◆ **Excerpt to read**
This section of T.S. Eliot's poem 'The Hollow Men' just popped into my head whilst thinking about the latest chapter in the euro crisis, but other parts of the poem also seem oddly appropriate. The prompt for thinking about the poem was the ongoing woes of Spain and the reporting about the Spanish budget, and the wider concerns about the Euro. Reuters gives a good overview of the budget:

Ministry budgets were slashed by 8.9 percent for next year and public sector wages frozen for a third year as Prime Minister Mariano Rajoy battles to trim one of the euro zone's biggest deficits.

"This is a crisis budget aimed at emerging from the crisis ... In this budget there is a larger adjustment of spending than revenue," Deputy Prime Minister Soraya Saenz de Santamaria told a news conference after a marathon six-hour cabinet meeting.

Beset by anti-austerity protests and threats of secession by the wealthy northwestern region of Catalonia, Rajoy is resisting market and diplomatic pressure to apply for a rescue, partly out of concern for national sovereignty but also because European Union paymaster Germany insists Spain doesn't need help.

◆ **Information supplied**

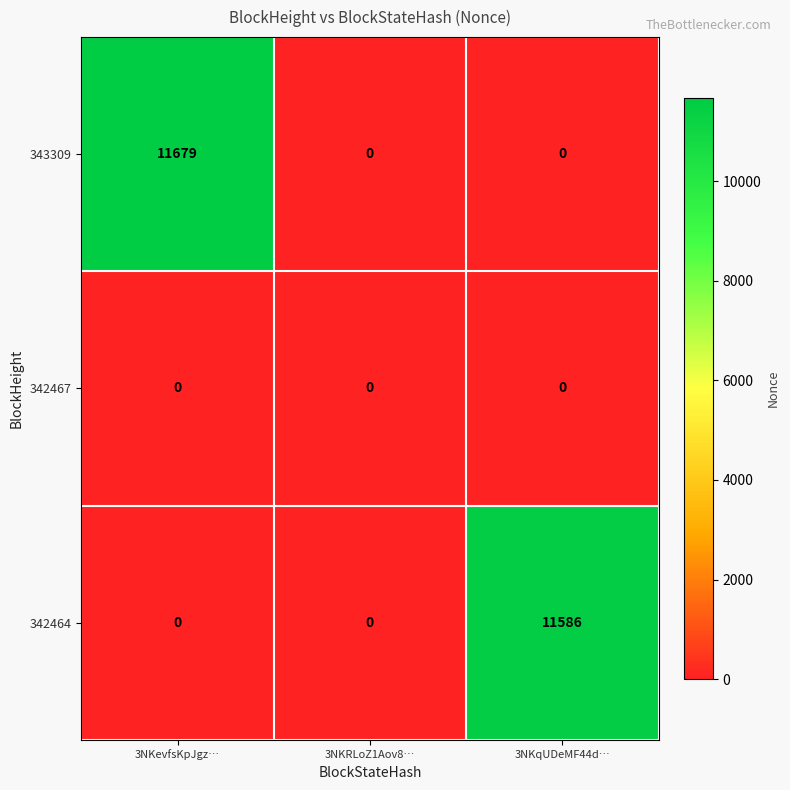

The 343309 series shows -4394 at 3NKRLoZ1Aov8…. True or false?

False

◆ **Apply what you read**
**a.** Copy the Spanish budget excerpt from "Ministry budgets were" up to and including "doesn't need help.".
**b.** Does each of these statements agree with the Spanish budget excerpt? For each, answer yes or no and quote the deciding words. (i) Public sector wages were frozen for a third year. (ii) The cabinet meeting before the news conference lasted four hours. (iii) Germany insists that Spain needs help.
The listing is separate material from the Spanish budget excerpt.

◆ **Set of answers**
**a.**
Ministry budgets were slashed by 8.9 percent for next year and public sector wages frozen for a third year as Prime Minister Mariano Rajoy battles to trim one of the euro zone's biggest deficits.

"This is a crisis budget aimed at emerging from the crisis ... In this budget there is a larger adjustment of spending than revenue," Deputy Prime Minister Soraya Saenz de Santamaria told a news conference after a marathon six-hour cabinet meeting.

Beset by anti-austerity protests and threats of secession by the wealthy northwestern region of Catalonia, Rajoy is resisting market and diplomatic pressure to apply for a rescue, partly out of concern for national sovereignty but also because European Union paymaster Germany insists Spain doesn't need help.

**b.**
(i) Yes: "public sector wages frozen for a third year"
(ii) No: "a marathon six-hour cabinet meeting"
(iii) No: "Germany insists Spain doesn't need help"